**What needs to be done**
Return every line of the material below that contains the word "section", copying each line in full.

[[ Source material, beginning ]]

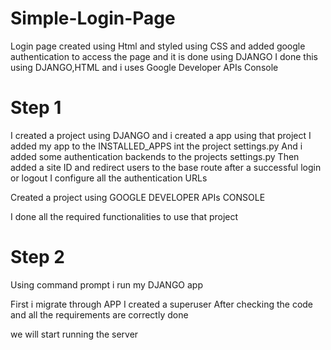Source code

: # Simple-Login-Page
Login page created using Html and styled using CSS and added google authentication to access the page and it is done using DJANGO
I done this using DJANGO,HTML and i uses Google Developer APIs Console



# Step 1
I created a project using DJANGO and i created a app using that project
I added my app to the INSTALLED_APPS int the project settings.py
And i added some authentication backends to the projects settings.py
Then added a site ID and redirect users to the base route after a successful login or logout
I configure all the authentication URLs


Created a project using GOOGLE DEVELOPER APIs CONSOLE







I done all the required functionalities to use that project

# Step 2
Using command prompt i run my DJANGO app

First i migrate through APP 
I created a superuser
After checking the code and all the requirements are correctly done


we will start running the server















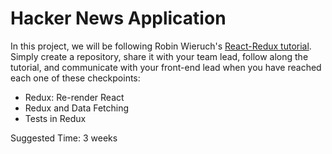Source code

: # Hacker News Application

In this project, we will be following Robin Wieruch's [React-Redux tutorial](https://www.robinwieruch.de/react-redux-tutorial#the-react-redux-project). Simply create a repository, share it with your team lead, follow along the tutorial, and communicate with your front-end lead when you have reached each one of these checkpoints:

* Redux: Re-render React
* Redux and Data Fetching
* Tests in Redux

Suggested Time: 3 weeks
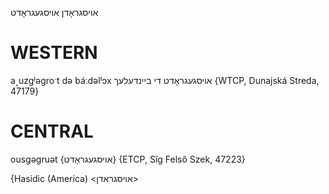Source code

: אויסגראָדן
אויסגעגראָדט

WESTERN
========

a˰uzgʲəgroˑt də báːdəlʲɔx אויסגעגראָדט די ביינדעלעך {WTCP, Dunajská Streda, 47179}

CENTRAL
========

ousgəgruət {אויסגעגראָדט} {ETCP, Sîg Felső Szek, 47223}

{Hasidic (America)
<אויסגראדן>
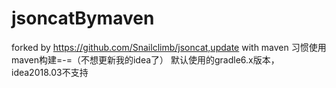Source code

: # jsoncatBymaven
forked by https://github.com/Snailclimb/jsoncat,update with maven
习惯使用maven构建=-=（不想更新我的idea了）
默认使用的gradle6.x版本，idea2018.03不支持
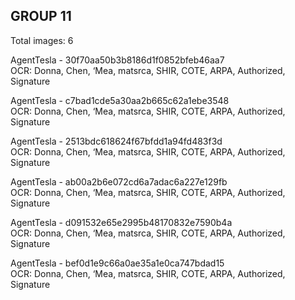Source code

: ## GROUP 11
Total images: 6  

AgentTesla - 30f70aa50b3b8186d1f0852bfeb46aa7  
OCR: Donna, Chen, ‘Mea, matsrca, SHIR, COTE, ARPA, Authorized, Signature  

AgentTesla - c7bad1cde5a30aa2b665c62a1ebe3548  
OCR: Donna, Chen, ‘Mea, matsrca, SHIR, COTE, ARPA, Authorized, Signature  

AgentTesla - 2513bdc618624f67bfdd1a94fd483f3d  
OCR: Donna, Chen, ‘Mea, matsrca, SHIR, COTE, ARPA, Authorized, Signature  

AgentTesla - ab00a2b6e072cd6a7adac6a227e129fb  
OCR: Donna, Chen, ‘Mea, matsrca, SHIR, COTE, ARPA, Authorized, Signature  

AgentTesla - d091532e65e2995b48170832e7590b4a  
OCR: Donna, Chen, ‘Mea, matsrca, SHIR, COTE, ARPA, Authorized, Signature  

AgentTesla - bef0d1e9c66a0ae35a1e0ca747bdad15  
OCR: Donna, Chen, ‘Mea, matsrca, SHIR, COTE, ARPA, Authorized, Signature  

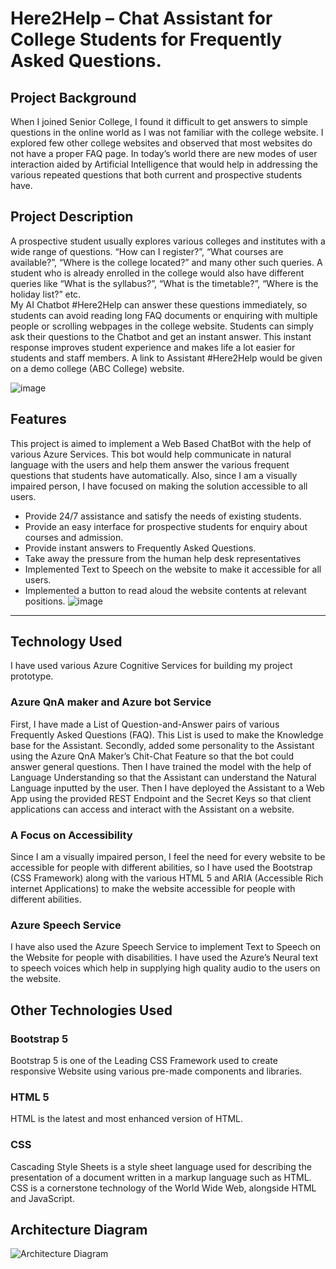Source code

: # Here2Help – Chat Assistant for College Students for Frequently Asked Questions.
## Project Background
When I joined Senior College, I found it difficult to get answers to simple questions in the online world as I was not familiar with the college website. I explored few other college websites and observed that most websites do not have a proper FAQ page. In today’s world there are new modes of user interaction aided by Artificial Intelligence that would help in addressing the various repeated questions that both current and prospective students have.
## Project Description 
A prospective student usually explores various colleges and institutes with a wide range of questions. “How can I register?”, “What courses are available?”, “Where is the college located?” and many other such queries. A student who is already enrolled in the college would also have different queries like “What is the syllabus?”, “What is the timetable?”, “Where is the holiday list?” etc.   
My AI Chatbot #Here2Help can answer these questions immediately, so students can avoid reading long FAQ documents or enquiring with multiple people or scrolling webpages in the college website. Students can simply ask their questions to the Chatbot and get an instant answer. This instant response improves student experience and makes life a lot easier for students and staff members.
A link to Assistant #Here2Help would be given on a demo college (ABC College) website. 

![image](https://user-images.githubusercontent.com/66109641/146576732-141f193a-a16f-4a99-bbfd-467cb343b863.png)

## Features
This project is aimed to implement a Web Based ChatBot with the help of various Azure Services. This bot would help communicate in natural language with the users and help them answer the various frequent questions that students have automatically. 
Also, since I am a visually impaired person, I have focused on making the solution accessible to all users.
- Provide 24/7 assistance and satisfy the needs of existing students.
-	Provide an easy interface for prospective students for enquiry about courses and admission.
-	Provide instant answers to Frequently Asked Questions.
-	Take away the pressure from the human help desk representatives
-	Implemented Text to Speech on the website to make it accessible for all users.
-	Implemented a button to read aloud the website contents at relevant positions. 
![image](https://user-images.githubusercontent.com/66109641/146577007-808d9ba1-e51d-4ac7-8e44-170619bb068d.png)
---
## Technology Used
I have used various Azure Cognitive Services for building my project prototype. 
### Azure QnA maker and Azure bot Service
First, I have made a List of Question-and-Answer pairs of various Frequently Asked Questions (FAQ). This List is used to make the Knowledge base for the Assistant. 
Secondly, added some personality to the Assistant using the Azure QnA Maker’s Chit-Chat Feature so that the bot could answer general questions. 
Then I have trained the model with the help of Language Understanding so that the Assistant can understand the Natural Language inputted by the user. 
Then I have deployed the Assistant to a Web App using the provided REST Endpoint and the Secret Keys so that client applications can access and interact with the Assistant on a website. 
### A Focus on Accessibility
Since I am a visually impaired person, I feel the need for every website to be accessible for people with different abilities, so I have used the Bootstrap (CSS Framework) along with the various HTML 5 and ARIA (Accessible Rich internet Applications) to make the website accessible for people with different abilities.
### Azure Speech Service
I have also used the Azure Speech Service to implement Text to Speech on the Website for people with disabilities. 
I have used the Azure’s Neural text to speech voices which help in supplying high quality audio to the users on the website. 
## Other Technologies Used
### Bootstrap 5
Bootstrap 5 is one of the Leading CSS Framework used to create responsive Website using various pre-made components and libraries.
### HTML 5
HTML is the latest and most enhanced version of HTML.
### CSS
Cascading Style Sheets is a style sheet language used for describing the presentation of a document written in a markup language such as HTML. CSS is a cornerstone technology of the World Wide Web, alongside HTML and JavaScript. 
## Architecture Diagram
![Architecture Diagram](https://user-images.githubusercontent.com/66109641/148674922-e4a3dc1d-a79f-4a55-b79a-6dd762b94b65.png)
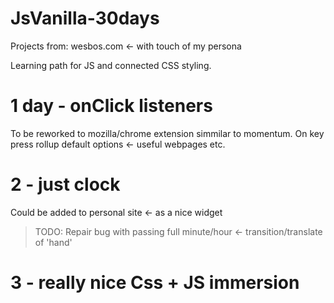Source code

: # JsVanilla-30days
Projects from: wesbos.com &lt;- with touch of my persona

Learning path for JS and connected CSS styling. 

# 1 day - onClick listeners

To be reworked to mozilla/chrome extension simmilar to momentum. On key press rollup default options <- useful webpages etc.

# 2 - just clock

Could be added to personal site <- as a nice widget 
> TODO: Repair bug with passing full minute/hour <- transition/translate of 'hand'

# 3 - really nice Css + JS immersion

[[ Source material, end ]]
[[ Source material, beginning ]]

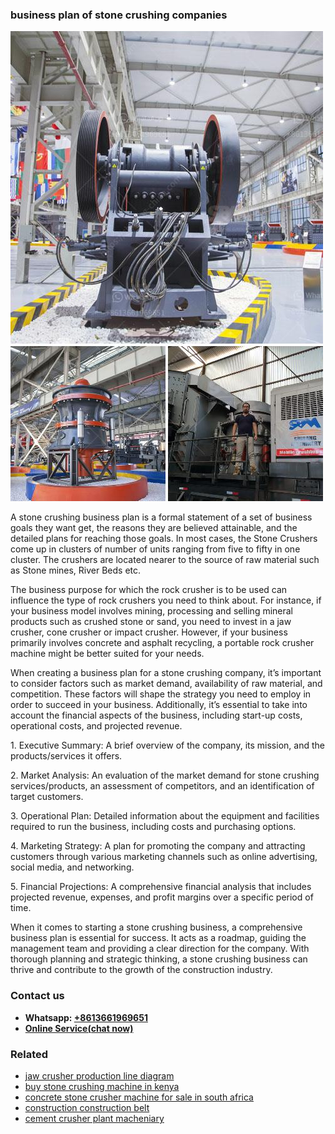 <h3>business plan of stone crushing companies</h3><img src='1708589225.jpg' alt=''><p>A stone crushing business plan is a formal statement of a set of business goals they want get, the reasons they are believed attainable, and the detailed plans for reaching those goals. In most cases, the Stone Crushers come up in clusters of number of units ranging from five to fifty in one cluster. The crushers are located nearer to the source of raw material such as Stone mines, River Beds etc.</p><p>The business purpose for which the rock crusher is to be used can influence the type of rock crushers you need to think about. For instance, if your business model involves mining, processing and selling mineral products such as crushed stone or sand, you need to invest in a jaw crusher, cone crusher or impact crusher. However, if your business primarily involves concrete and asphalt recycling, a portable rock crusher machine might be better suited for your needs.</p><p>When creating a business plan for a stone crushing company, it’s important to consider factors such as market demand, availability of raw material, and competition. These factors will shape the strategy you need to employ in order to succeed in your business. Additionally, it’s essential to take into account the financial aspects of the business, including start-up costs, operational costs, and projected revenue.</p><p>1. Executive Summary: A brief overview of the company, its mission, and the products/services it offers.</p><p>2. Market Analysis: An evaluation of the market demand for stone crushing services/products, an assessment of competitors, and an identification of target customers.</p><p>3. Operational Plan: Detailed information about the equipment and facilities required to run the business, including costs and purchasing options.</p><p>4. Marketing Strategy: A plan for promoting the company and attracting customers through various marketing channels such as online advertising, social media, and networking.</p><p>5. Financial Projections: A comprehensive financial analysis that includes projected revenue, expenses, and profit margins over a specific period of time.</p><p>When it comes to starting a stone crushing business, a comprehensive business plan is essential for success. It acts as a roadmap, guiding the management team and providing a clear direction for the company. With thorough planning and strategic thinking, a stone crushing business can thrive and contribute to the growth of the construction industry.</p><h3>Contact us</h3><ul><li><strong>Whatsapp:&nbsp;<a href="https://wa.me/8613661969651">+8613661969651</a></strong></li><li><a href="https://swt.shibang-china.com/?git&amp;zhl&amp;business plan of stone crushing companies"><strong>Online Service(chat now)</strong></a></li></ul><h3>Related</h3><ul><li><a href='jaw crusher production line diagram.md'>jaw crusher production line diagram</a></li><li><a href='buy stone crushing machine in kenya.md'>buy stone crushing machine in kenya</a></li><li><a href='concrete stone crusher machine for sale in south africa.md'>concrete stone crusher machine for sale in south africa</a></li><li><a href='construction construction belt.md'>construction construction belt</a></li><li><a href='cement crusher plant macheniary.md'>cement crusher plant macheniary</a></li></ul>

[[ Source material, end ]]
[[ Source material, beginning ]]

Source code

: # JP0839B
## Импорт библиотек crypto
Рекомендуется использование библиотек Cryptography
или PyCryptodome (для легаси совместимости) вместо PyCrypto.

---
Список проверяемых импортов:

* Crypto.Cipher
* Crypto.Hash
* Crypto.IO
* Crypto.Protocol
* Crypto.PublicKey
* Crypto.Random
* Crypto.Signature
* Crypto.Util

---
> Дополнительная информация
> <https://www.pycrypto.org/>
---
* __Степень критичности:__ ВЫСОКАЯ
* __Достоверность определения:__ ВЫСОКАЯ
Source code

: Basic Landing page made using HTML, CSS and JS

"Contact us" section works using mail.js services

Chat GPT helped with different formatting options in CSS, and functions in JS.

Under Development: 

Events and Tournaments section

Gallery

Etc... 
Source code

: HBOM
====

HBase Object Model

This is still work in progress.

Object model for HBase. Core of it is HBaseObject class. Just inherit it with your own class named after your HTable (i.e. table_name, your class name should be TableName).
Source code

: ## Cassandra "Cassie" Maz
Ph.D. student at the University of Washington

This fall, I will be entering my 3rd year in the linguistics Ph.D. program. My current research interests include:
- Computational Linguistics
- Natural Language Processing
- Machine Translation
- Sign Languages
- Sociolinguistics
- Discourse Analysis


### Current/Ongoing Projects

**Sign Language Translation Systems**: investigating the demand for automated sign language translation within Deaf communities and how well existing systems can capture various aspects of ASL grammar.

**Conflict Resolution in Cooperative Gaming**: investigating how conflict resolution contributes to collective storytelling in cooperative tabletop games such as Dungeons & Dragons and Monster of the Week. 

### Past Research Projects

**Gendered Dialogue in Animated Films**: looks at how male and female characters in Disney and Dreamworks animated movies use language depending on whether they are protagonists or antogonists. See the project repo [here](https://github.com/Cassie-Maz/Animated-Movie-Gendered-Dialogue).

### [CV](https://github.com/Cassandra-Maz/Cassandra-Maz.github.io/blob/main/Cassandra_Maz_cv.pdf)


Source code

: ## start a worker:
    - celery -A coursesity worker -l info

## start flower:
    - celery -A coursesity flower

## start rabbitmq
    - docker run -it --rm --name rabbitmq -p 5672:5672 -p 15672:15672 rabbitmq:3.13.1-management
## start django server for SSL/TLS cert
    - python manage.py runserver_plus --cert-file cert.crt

[[ Source material, end ]]

**Written response**
"Contact us" section works using mail.js services
Events and Tournaments section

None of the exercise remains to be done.